La possibilité pour un avocat d’exercer sa profession en tant que salarié est un sujet d’actualité, le projet de loi Macron désirait à ce titre créer un statut d’avocat d’entreprise mais les avocats n’ont pas voulu de cette réforme. Ainsi, depuis 1992, l’avocat ne peut être salarié que pour le compte d’un autre avocat, ou d’une société d’avocat, il ne faut cependant pas confondre la profession d’avocat avec d’autres auxiliaires de justice dont les fonctions sont proches. La Cour de cassation dans un arrêt du 16 septembre 2015 vient clarifier cette situation.

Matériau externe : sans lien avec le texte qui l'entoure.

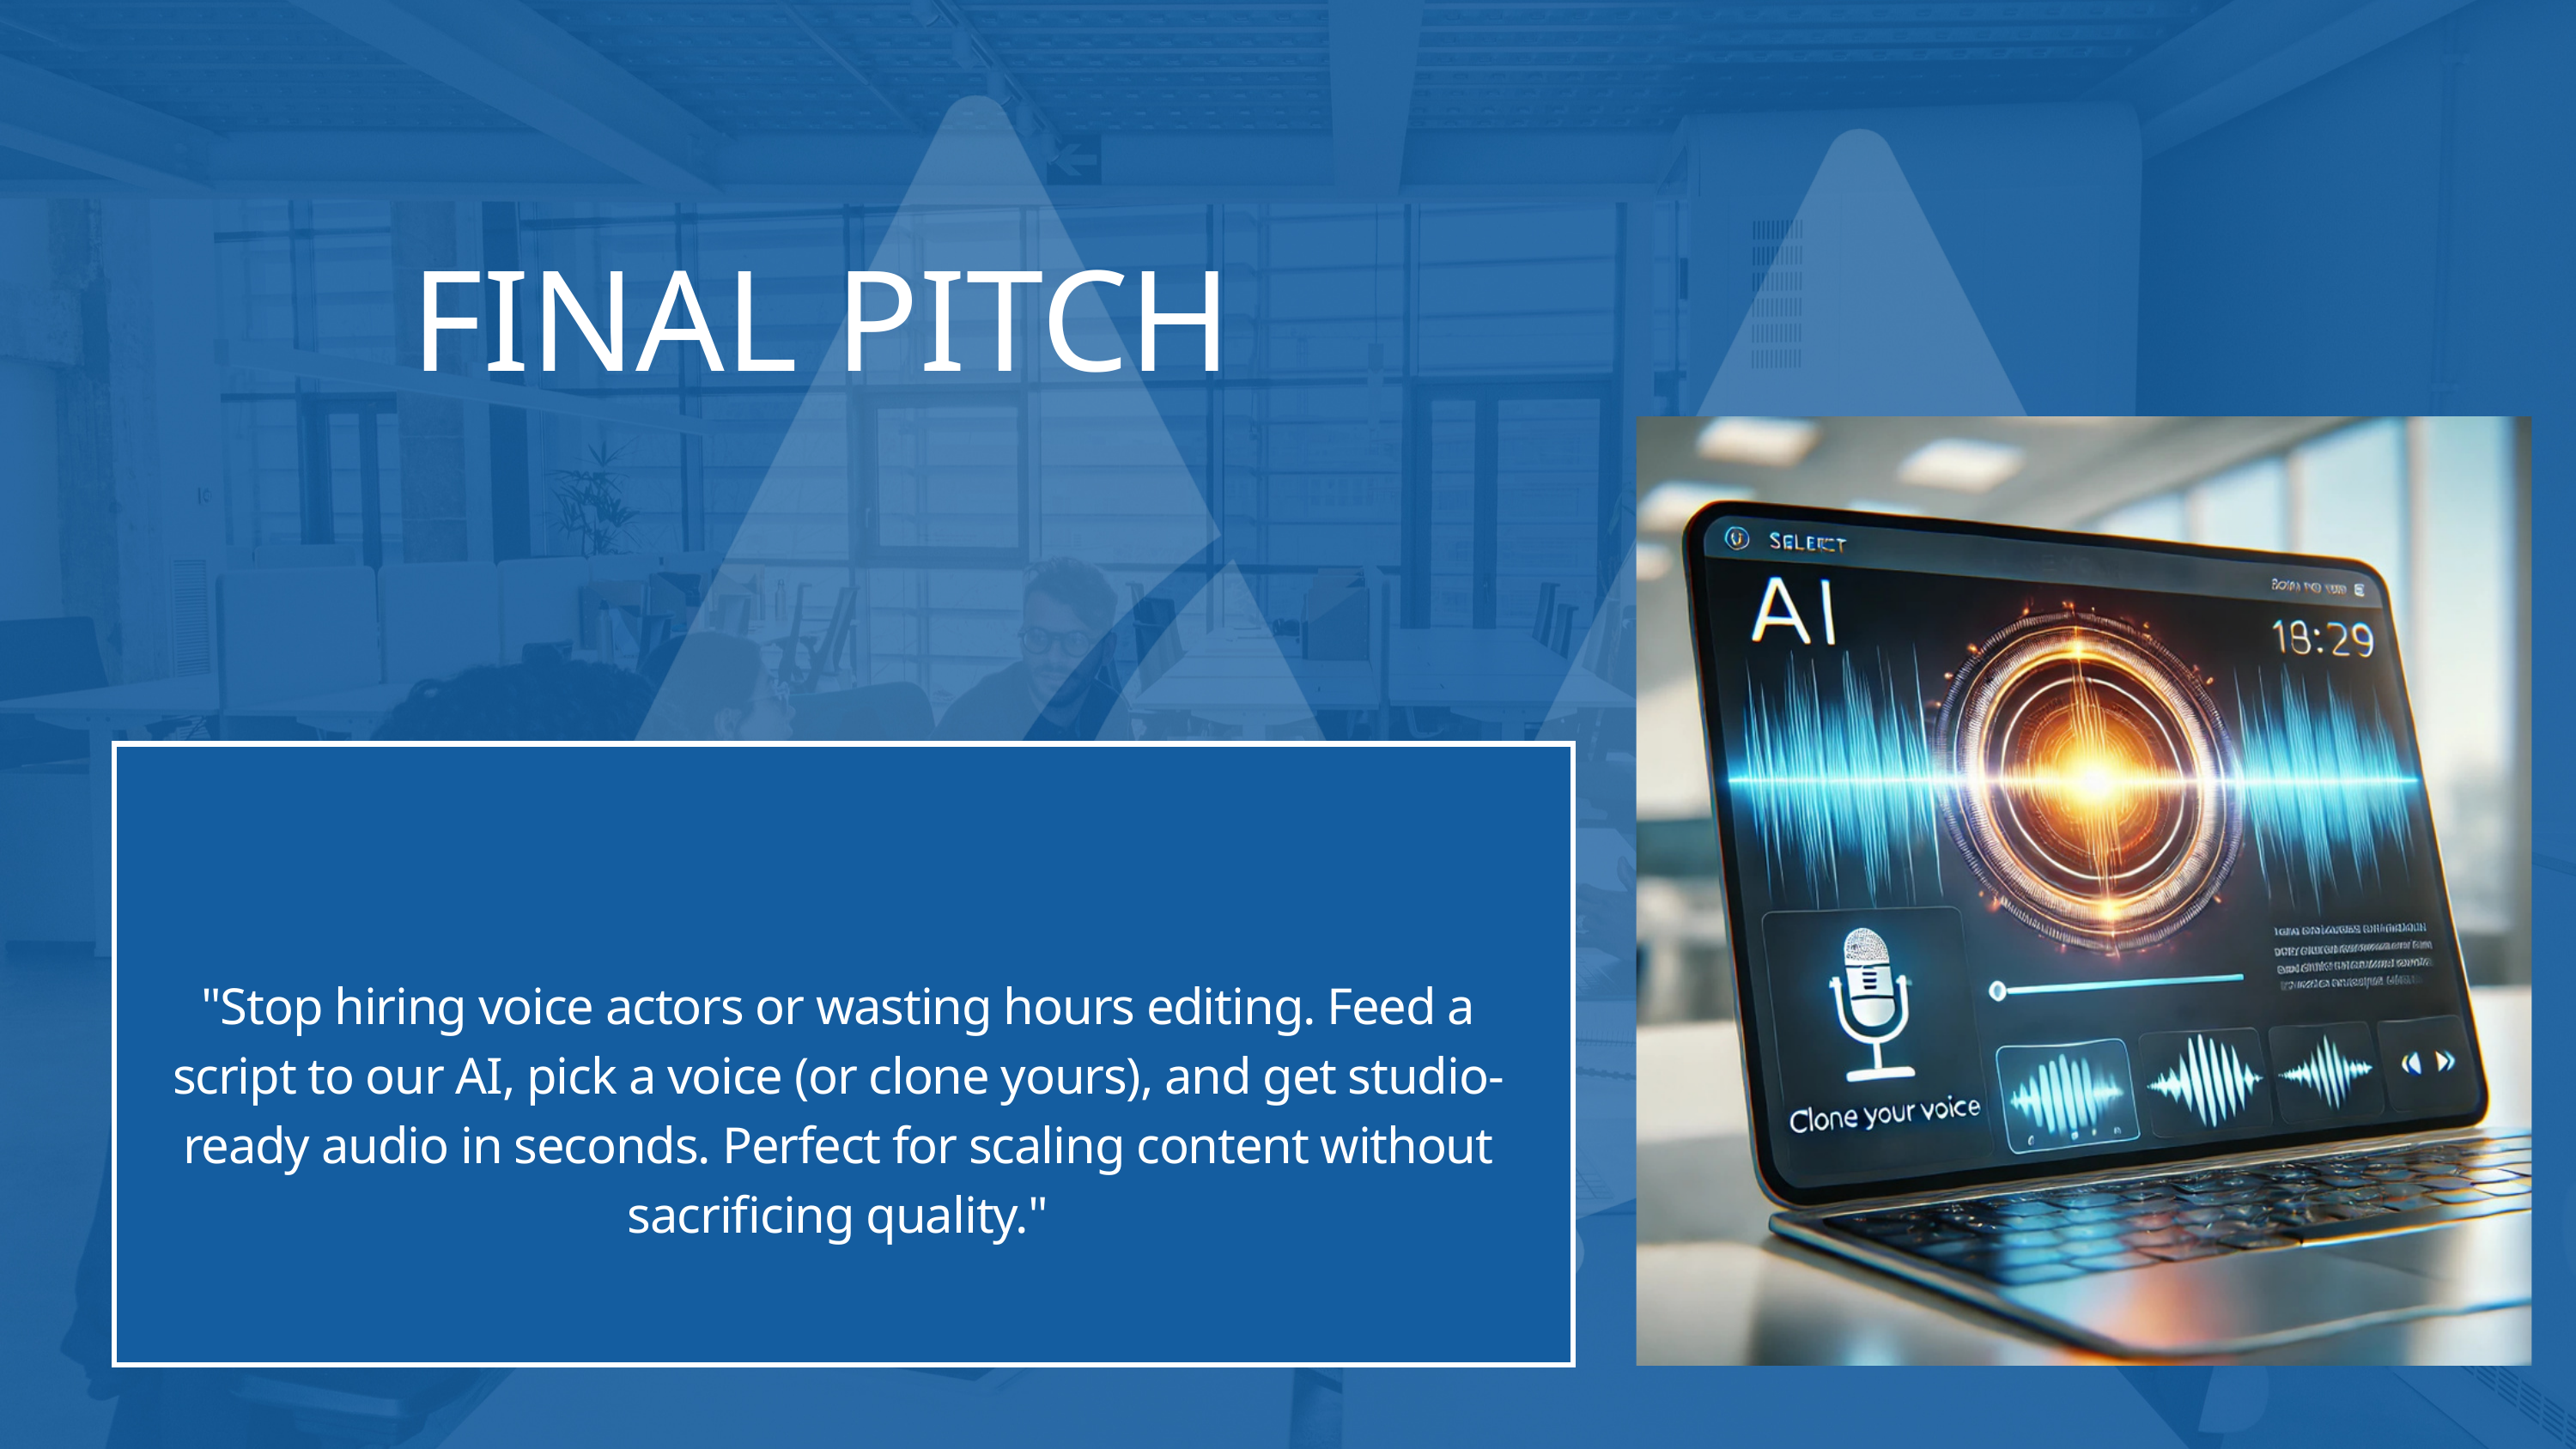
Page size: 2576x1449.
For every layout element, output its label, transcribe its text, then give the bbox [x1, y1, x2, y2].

text_box [1636, 416, 2532, 1366]
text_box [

L’avocat travaillait pour l’avoué
En l’espèce, Madame Y, avocat inscrite à l’Ordre des avocats depuis 1979 a été engagée en 1988 par Mme X qui exerçait la profession d’avoué. En 2012, Mme X rompt à ses torts le contrat liant les deux professionnelles. Madame Y saisi alors les prud’hommes de nombreuses demandes en conséquence de cette rupture.
Le conseil des prud’hommes et la cour d’appel, qui ont connaissance du litige, n’ont pas vu d’incompétence de la juridiction prud’homale. D’ailleurs, la cour d’appel a opéré une qualification en contrat de travail de la relation entre l’avocat et l’avoué, en raison de la preuve du lien de subordination est rapportée par la prétendue salariée et les conditions de l’activité qui montrent l’existence du contrat de travail. Ainsi, la juridiction prud’hommale est compétente puisqu’elle est spécialisée dans le contentieux individuel du contrat de travail.
Cependant, dans son premier attendu, la Cour de cassation éclaire le lecteur sur le régime juridique applicable en matière d’avocat salarié. Juge du droit, elle rend ici une décision fidèle au syllogisme juridique. Subséquemment, la loi du 31 décembre 1971, dans sa version antérieure au 1er janvier 1992, interdisait toute possibilité pour un avocat d’être salarié. Une modification importante est intervenue en 1992, la nouvelle rédaction de la loi a consacré, pour les avocats, le droit d’exercer leur profession en qualité de salarié mais seulement auprès d’un avocat, d’une association d’avocat ou d’une société d’avocat.
Dans l’affaire opposant ces deux professionnelles du droit, il était donc question de savoir si le contrat unissant les deux parties peut être qualifié de contrat de travail salarié ou si il s’agissait simplement d’une convention.
L’impossible requalification de cette relation en contrat de travail
Par un arrêt de cassation, la Cour rend une solution négative à cette question. Il n’y a pas de contrat de travail en l’espèce, puisque d’une part, avant 1992, aucun contrat de travail n’est possible pour l’avocat, le temps ou Madame Y a fourni ses services à Madame X depuis 1988 ne peut appartenir aux relations contractuelles entre employeur et salarié. D’autre part, concernant la période postérieure au 1er janvier 1992, les relations contractuelles ne peuvent pas non plus résulter d’un contrat de travail car Madame X était avoué et non avocat.
La cour d’appel a violé la loi précitée en requalifiant le contrat, l’affaire est renvoyée devant la cour d’appel. Il est étonnant que la cour d’appel ait perçu une telle approche alors qu’elle a constaté que la requérante ” cotisait au régime social des indépendants, à la CNBF, à l’URSSAF et à l’Ordre des avocats, s’acquittait de la taxe professionnelle et signait des notes mensuelles d’honoraires dont l’en-tête la désignait en qualité d’avocat à la cour”. Sans doute, la fusion entre les professions d’avocat et d’avoué survenue en 2012 a brouillé son raisonnement.
La Cour suprême fait une application fidèle du texte de loi, un avoué n’est pas avocat et il ne peut donc pas employer un avocat par le biais d’un contrat de travail de salarié.